Auch nach dem diesjährigen Familiencamp von Lebendige Hoffnung, hat sich einiges in den Familien getan.

Die Kinder blühen auf im Zentrum, entdecken neue Talente und fühlen sich wohl.

Ich habe schon bei einigen Kindern gemerkt, wie sie sich verändert haben und ich bin nur ein Jahr hier.

Ich kann mir gar nicht vorstellen, wo diese Kinder jetzt wären, ohne die Tageszentren von Lebendige Hoffnung.

Über das Jahr habe ich Freundschaften zu den Kindern und Teenies aufgebaut. Sie sind mir ans Herz gewachsen.
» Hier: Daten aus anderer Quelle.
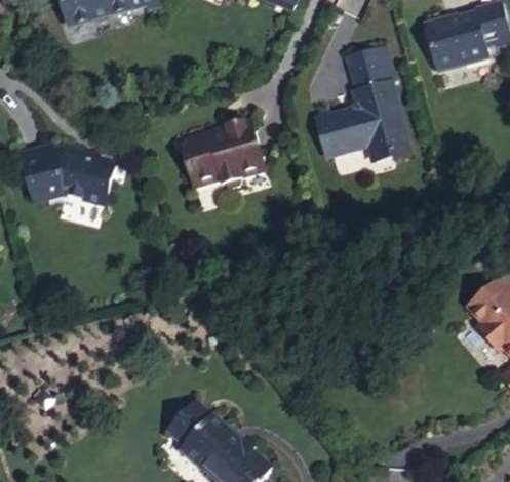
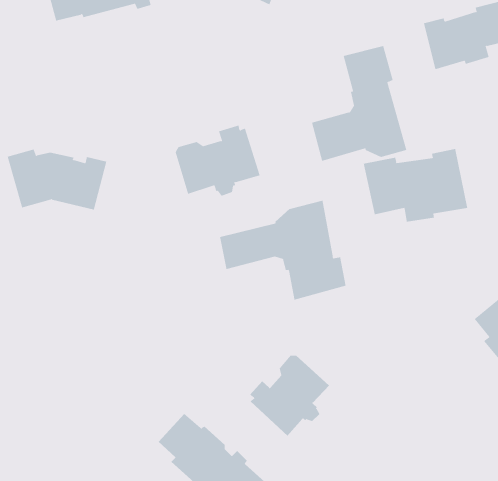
building: none -> [363,148,468,222]
building: none -> [220,200,346,300]
building: none -> [249,355,330,436]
Was geht über ein Kinderlachen? Über das Leuchten in ihren Augen?

 

 

Und Hoffnung, die Hoffnung, dass Gott jedem Menschen sein Leben geschenkt hat und dass es einen Grund gibt, dass man hier auf dieser Erde ist. Es gibt Hoffnung auf ein besseres Leben. Es gibt eine Perspektive. Es gibt Hoffnung für diese Kinder.